The Massachusetts Appeals Court has upheld a lower-court judgment severely limiting the amount of coverage available to a motor vehicle policyholder, writing that the policyholder’s failure to control who operated the car constituted a misrepresentation that invalidated coverage even in the absence of an intent to deceive.  The case is important beyond the motor vehicle context because it reaffirms Massachusetts law holding that a material inaccuracy in a representation made to an insurer will relieve the carrier of its coverage obligations.  The decision in Commerce Insurance Company v. Gentile, No. 12-P-1169 (Mass. App. Mar. 13, 2014), is available through the court’s search utility here.

Commerce Insurance Company issued a standard Massachusetts motor vehicle insurance policy to Vittorio and Lydia Gentile.  The policy had an operator exclusion, which provided that the policyholders’ grandson, Vittorio Gentile, Jr. (“Junior”), would not drive any vehicle covered by the grandparents’ policy “under any circumstances whatsoever.”  Junior had a poor driving history; had he not been excluded, the Gentiles’ annual policy premiums would have been over $900 higher.  Junior signed the operator exclusion form as the “excluded operator.”  The policy issued in late 2004 and renewed each year on April 22.

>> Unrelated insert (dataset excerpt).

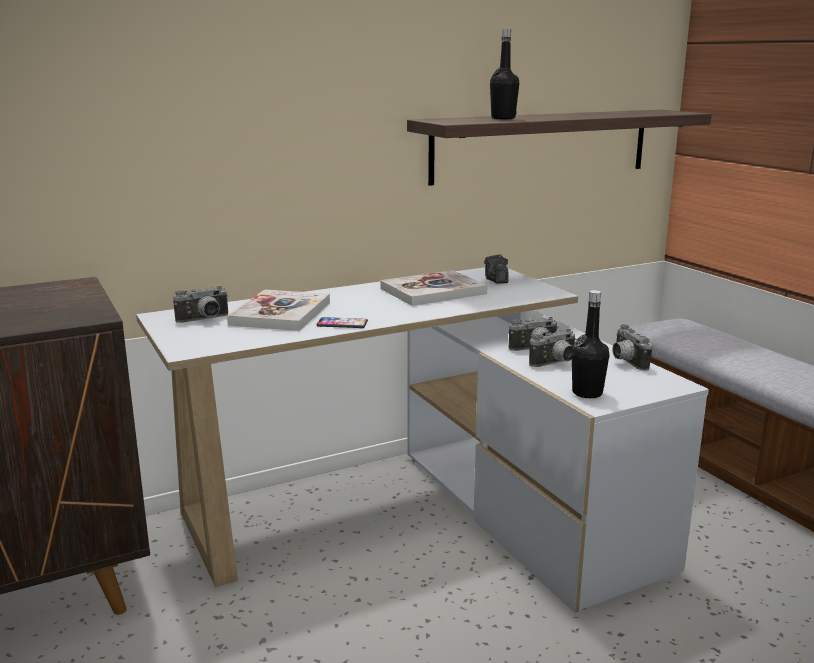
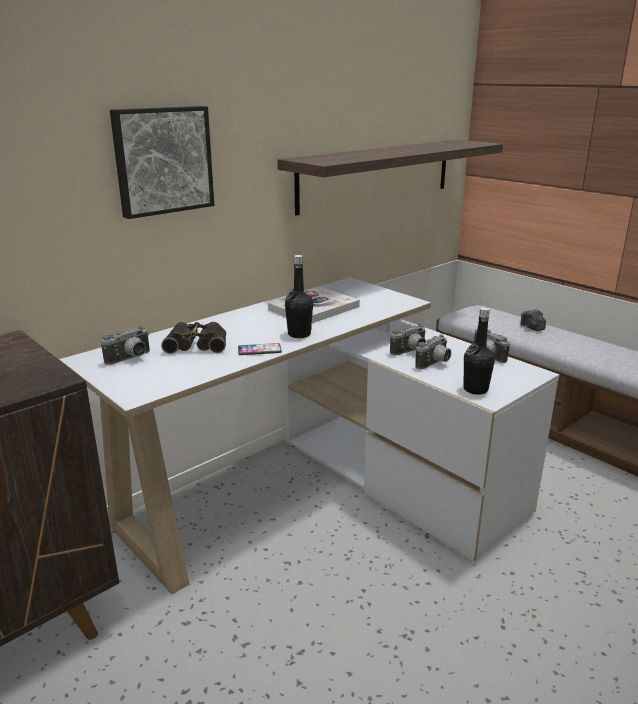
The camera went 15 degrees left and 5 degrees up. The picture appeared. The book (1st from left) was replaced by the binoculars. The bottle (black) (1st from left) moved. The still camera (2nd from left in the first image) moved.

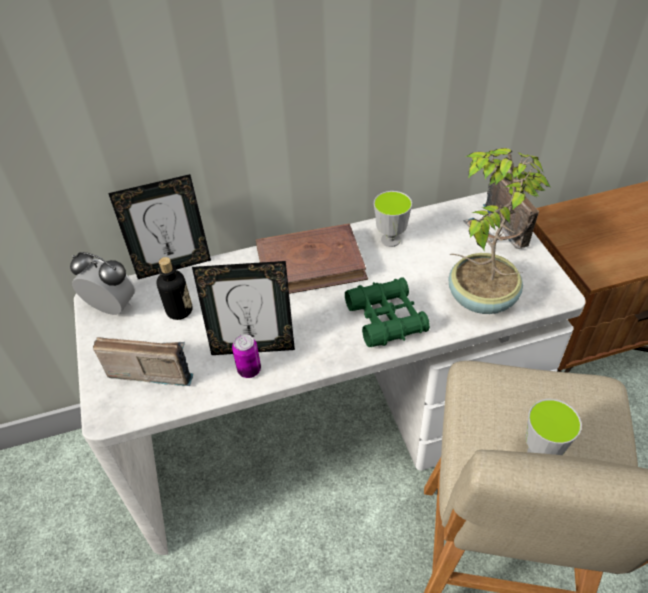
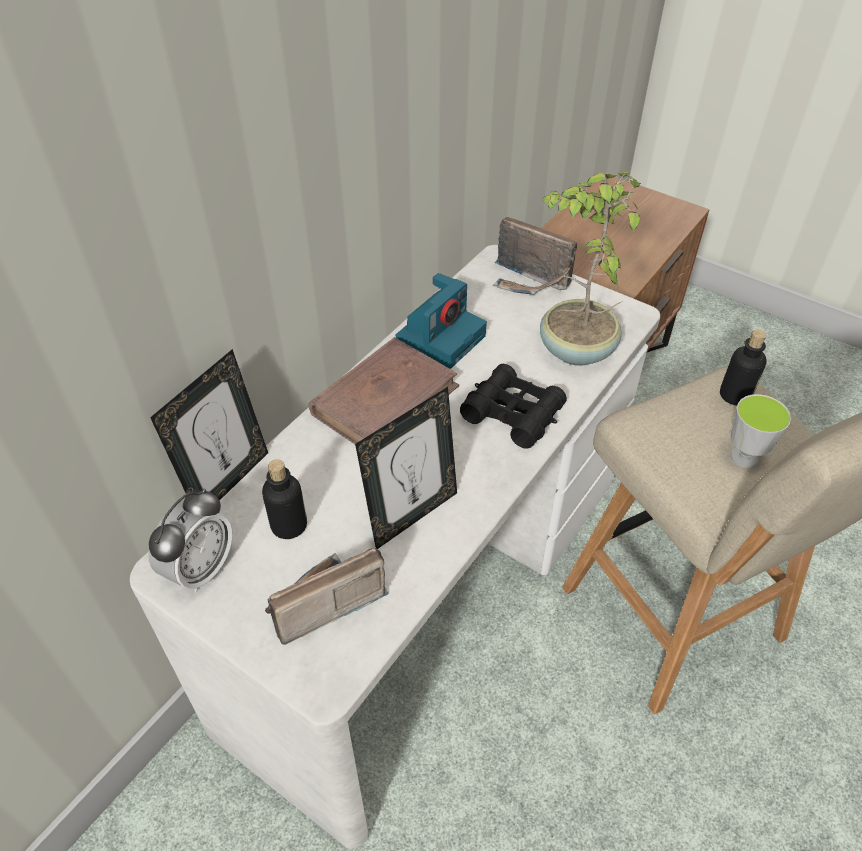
The camera went 40 degrees left and 0 degrees up. The bedside clock turned 135 degrees clockwise. The cup (1st from left) was replaced by the still camera. The binoculars (green) became the binoculars (black). The bottle (2nd from left) appeared. The can disappeared.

On December 10, 2006, Junior negligently operated his grandparents’ 1999 Lexus, causing catastrophic injuries to the occupants of the car he hit.  A Massachusetts Superior Court jury awarded damages against Junior and his grandparents, jointly and severally, in the amount of $12,000,000.  In response to special interrogatories, the jury found Junior liable for negligent operation; and it found his grandparents liable for negligent entrustment of the automobile, as agency principals of Junior, and for negligent failure to secure the Lexus from Junior’s “incompetence or unfitness.”  The accident victims recovered $300,000 under their own insurance policy’s UIM coverage.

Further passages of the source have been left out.